After all, India’s distilleries are notorious for turning out inferior ‘whisky’ blends made from all manner of grains as well as molasses as whisky expert David Kiley says. Also, the climate in India hardly lends itself to gentle aging, he says.
But Amrut was different. Right in the 1980s, when the company founded in 1948 decided to distil whisky, it started procuring barley from farmers in Punjab and Rajasthan, apart from molasses. This helped it understanding the nature of barleys and, after 20 years of trial and error, the first single malt was shipped out in 2004.

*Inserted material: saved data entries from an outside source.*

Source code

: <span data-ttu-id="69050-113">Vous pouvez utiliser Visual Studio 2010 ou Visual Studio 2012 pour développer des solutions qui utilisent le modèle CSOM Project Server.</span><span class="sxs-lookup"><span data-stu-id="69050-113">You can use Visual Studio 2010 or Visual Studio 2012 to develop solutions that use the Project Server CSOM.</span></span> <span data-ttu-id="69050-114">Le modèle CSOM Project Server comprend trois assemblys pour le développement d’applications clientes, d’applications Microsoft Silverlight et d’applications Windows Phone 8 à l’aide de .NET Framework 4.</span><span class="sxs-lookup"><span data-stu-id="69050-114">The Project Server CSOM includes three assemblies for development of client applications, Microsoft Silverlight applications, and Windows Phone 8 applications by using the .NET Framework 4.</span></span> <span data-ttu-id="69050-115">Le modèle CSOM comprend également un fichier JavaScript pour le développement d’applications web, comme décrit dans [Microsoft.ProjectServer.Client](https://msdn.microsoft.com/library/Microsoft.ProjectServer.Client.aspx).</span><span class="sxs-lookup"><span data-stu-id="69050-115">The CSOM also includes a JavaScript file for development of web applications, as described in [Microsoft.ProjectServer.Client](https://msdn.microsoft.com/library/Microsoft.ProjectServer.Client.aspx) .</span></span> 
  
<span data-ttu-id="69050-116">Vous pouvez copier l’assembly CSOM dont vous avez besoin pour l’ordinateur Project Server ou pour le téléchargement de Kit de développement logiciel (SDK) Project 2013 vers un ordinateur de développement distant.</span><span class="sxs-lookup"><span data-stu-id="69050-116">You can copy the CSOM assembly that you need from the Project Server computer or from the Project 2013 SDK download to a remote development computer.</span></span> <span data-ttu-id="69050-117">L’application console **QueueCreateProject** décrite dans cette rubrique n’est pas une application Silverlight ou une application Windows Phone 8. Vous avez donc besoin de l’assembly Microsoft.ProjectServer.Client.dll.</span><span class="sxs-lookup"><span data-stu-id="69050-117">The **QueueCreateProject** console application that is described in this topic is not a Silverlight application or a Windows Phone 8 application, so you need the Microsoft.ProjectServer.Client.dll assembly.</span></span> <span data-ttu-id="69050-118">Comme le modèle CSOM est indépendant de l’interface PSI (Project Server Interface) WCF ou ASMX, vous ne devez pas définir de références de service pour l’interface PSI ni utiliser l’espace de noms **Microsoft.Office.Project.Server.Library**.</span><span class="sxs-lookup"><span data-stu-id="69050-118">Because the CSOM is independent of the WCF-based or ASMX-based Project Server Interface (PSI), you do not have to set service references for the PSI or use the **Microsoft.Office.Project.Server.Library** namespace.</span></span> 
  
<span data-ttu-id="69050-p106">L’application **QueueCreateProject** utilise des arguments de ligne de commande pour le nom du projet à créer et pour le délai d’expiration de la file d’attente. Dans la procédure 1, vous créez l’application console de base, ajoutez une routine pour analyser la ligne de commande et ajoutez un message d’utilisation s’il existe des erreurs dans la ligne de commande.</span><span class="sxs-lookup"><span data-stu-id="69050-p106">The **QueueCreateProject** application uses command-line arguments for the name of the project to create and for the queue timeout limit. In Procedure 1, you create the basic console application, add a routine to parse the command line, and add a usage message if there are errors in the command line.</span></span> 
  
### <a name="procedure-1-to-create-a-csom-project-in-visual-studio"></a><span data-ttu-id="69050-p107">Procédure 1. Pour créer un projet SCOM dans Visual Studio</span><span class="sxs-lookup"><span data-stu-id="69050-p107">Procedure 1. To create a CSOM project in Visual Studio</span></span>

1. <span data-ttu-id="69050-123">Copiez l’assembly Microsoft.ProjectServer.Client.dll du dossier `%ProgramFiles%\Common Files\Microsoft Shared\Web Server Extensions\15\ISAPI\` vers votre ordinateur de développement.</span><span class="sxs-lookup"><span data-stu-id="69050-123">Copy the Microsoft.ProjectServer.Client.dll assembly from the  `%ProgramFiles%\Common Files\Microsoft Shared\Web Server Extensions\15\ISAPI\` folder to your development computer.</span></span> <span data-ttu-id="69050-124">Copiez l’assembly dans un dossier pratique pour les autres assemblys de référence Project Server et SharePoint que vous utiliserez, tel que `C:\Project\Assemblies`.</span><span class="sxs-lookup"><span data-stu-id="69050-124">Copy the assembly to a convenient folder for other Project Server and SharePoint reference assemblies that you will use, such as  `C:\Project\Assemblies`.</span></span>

“Teams from Amrut visited Scottish distilleries, engaged with Tatlock and Thomson, a Scottish consultancy specialising in spirits, and there was plenty of hard work,” says Jagdale. Amrut Single Malt debuted in The Pot Still, a popular bar in Glasgow and then slowly into other European markets like England and the Netherlands, riding on word-of-mouth publicity. The level of acceptance it got in the European markets surprised Jagdale
Then last year, Amrut created Fusion Single Malt, combining barley grown in Punjab with imported Scottish peated barley. It is this international
fusion that became Murray’s favourite and the renowned taster rated it as the third finest whisky in his Whisky Bible 2010. The brand’s uniqueness and adherence to quality is not lost on experts. “The Fusion creates a complexity of fruit and smoke that I have never tasted in a Scotch whisky,” says Kiley. It is this sudden spurt in fame plus the slowly rising demand for single malt in the country that has inspired Amrut to offer its whiskies in the country finally.
Amrut Fusion Single Malt and Amrut Single Malt are now available in select liquor shops in Bangalore for Rs 2,000 and Rs 1,500, respectively. The brands will soon make their debut in some Mumbai shops as well as five-star hotels in select cities.
In the US, the initial foray will be in New York, New Jersey, Illinois and Connecticut and Massachusetts with a shipment of 900 cases. By the end of the year, Amrut expects to have 3,000 cases circulating in the US as it gets into Florida, Texas and California.
But increasing production while retaining its high standards can be tricky. “Their standard is so high. They now have to somehow try and increase the production as global and local demand increases, yet maintain their high standards. That is a tough order for any distillery,” says Jim Murray. “However, with Fusion they have shown that they have a firm grasp of what their malt is capable of.”
Jagdale knows it’s a big challenge but believes his 62-year-old company is up to it. The Rs 150-crore makers of Maqintosh premium whisky and Old Port XXX rum has already made an Indian whisky brand popular abroad even though the Scotch Whisky Association (the Edinburgh-based trade association) has never recognised Indian whiskies because they are made of molasses. It can definitely scale new highs.